What you are asked to do
Only the closing part of the listing is wanted: reproduce exactly the line containing "left front paw: (362, 344)" and all lines below it.

Given information

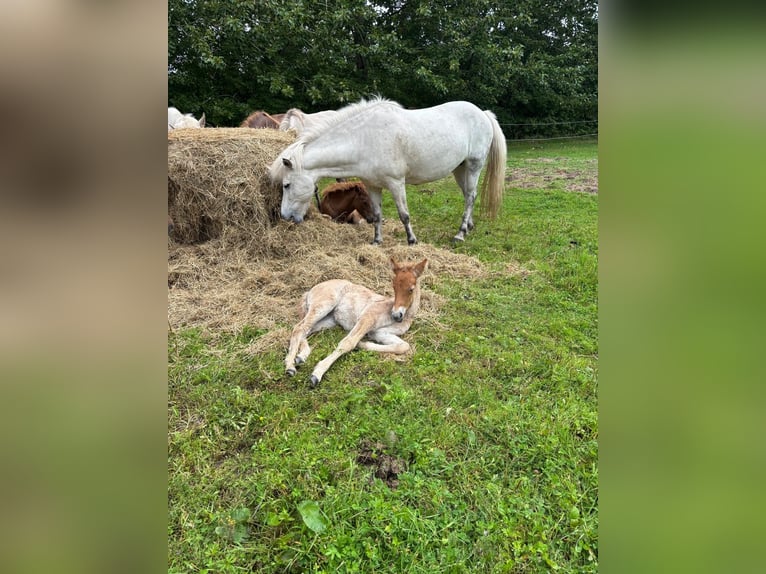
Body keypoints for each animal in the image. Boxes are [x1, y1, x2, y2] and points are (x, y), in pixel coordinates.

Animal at [269, 97, 507, 244]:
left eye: (286, 185)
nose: (285, 216)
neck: (364, 140)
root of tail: (482, 113)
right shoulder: (372, 185)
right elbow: (377, 214)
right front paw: (376, 241)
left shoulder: (396, 183)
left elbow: (404, 215)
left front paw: (411, 241)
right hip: (460, 169)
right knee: (468, 195)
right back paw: (469, 226)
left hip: (474, 165)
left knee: (471, 196)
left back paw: (460, 234)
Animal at [284, 257, 428, 387]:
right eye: (394, 286)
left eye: (411, 289)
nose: (396, 315)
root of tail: (311, 289)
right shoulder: (367, 318)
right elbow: (348, 343)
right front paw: (317, 373)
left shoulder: (379, 333)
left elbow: (403, 346)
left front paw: (362, 344)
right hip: (323, 305)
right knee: (299, 328)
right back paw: (290, 367)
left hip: (329, 320)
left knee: (305, 329)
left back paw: (301, 356)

Answer to this task
left front paw: (362, 344)
right hip: (323, 305)
right knee: (299, 328)
right back paw: (290, 367)
left hip: (329, 320)
left knee: (305, 329)
left back paw: (301, 356)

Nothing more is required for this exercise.